If I want to enlarge a shape, $A$, by scale factor $k$ about $\left(0,0\right) $ I multiply each point (in the form $\begin{bmatrix}x\\y\end{bmatrix}$) by $kI$.
However, I can't work out a general form for having the centre of enlargement at any other point. I managed to work out that $$k\begin{bmatrix}-1 & 2\\2 & -1\end{bmatrix}$$ is having the centre at $\left(1,1\right) $ but I haven't managed to get further than that.

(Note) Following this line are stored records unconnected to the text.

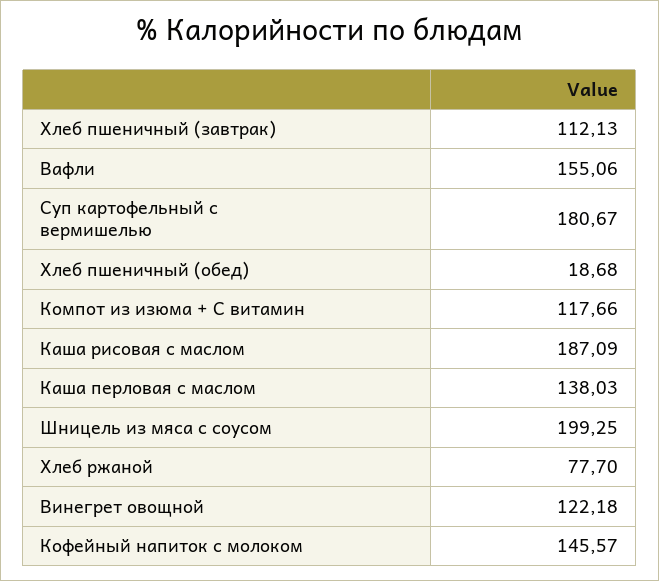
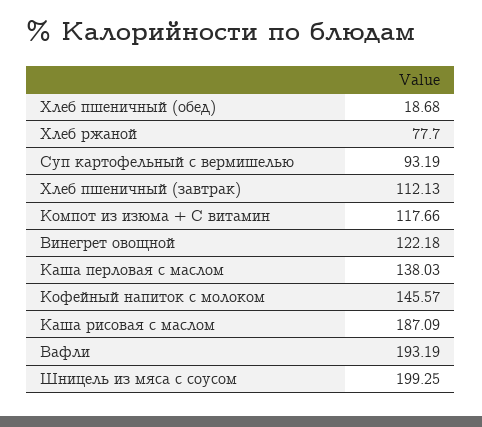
  {
    "Хлеб пшеничный (завтрак)": 112.13,
-   "Вафли": 155.06,
+   "Вафли": 193.19,
-   "Суп картофельный с вермишелью": 180.67,
+   "Суп картофельный с вермишелью": 93.19,
    "Хлеб пшеничный (обед)": 18.68,
    "Компот из изюма + С витамин": 117.66,
    "Каша рисовая с маслом": 187.09,
    "Каша перловая с маслом": 138.03,
    "Шницель из мяса с соусом": 199.25,
    "Хлеб ржаной": 77.7,
    "Винегрет овощной": 122.18,
    "Кофейный напиток с молоком": 145.57
  }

Is there any general form for this? If so, how is it calculated?
On
I would translate to the origin; then scale; and then translate back. Say I wanted to scale by a factor of $k$ about point $P$. For any vector (point) $\vec{v}$ to be scaled, I would do $k(\vec{v}-P)+P$.
On
If your centre is not $(0,0)$, then $(0,0)$ will not be fixed by the homothety. As a consequence it is not a linear transformation, and it cannot be represented by a matrix multiplication alone; what you need is an affine transformation, given by an equation of the form $$\begin{bmatrix}x\\ y\end{bmatrix} \mapsto A\cdot \begin{bmatrix}x\\ y\end{bmatrix}+\begin{bmatrix}a\\ b \end{bmatrix}$$ where $A\in \mathbb{R}^{2\times 2}$ and $a,b\in\mathbb{R}$.
In your case, an homothety of centre $(x_0,y_0)$ can be obtained by translating the centre at the origin, scaling at the origin and translating the center back to its original place. Thus a point $(x,y)$ is sent to $(x-x_0,y-y_0)$, then scaled by $k$, which gives you $(k(x-x_0),k(y-y_0))$, which is then sent to $(k(x-x_0)+x_0,k(y-y_0)+y_0)$. Thus the transformation is given by $$\begin{bmatrix}x\\ y\end{bmatrix} \mapsto kI\cdot \begin{bmatrix}x\\ y\end{bmatrix}+\begin{bmatrix}(1-k)x_0\\ (1-k)y_0 \end{bmatrix}.$$
HINT
So you map $(x,y)$ to $$ \begin{pmatrix} k(x-a)+a \\ k(y-b)+b \end{pmatrix} = \begin{pmatrix} kx+ (1-k)a \\ ky + (1-k)b \end{pmatrix} $$